TASK INSTRUCTIONS:
Copy each line of the material beneath that holds the word "Paris".

SUPPLIED ENTRIES:
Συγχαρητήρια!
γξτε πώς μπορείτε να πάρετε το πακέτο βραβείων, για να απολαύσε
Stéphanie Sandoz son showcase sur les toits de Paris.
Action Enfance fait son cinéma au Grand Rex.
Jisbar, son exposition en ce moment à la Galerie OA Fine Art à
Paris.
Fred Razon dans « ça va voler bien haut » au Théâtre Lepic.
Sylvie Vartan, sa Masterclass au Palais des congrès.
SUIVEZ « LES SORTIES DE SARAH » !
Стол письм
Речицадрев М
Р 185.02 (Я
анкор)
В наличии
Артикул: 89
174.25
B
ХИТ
* * *
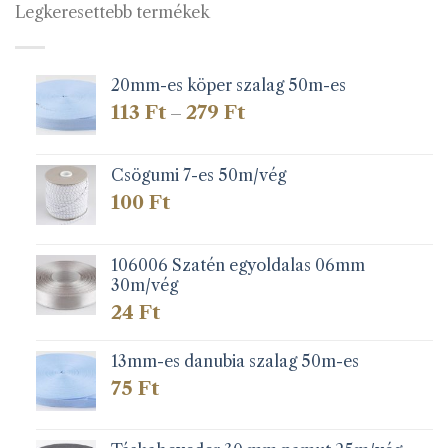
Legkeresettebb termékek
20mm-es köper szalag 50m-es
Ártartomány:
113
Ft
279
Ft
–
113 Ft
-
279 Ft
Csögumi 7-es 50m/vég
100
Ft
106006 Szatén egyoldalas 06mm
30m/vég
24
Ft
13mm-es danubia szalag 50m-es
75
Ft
...
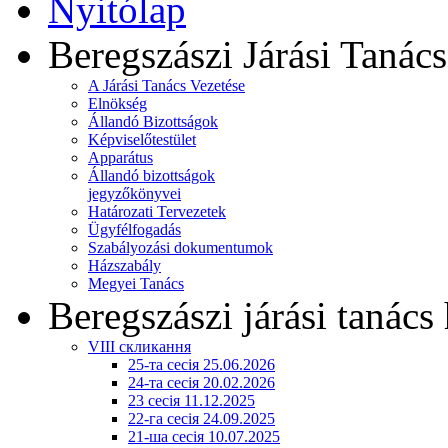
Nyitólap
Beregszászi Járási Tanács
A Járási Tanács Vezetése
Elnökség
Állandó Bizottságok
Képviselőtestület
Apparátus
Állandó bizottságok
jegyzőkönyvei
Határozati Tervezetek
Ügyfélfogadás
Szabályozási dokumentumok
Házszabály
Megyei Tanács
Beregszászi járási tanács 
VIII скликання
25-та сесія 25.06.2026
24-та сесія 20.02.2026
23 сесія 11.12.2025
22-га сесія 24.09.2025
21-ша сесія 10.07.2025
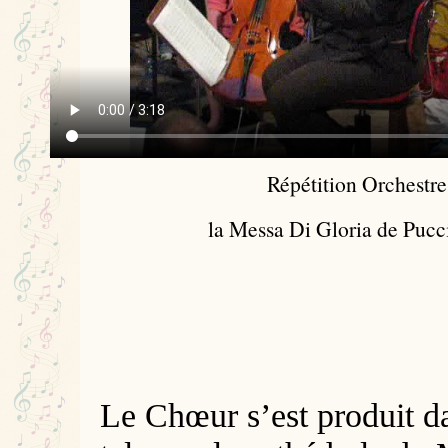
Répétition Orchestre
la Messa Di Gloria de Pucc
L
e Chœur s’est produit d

RESULT BELOW:
Stéphanie Sandoz son showcase sur les toits de Paris.
Paris.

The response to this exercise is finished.